*LISTED ENTRIES*.
....
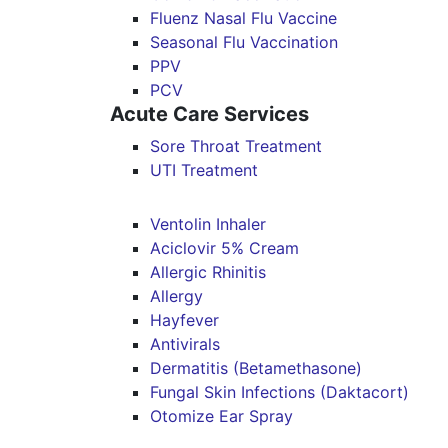
Fluenz Nasal Flu Vaccine
Seasonal Flu Vaccination
PPV
PCV
Acute Care Services
Sore Throat Treatment
UTI Treatment
Ventolin Inhaler
Aciclovir 5% Cream
Allergic Rhinitis
Allergy
Hayfever
Antivirals
Dermatitis (Betamethasone)
Fungal Skin Infections (Daktacort)
Otomize Ear Spray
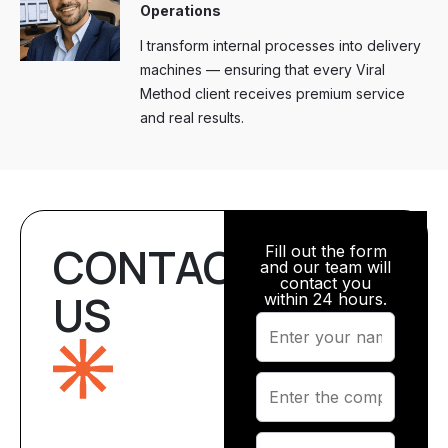
Operations
I transform internal processes into delivery
machines — ensuring that every Viral
Method client receives premium service
and real results.
CONTACT
Fill out the form
and our team will
contact you
US
within 24 hours.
....
*AIM OF THE EXERCISE*.
Scan the lines above for the word "Treatment" and copy every one where it occurs.

*ANSWER BOX*.
Sore Throat Treatment
UTI Treatment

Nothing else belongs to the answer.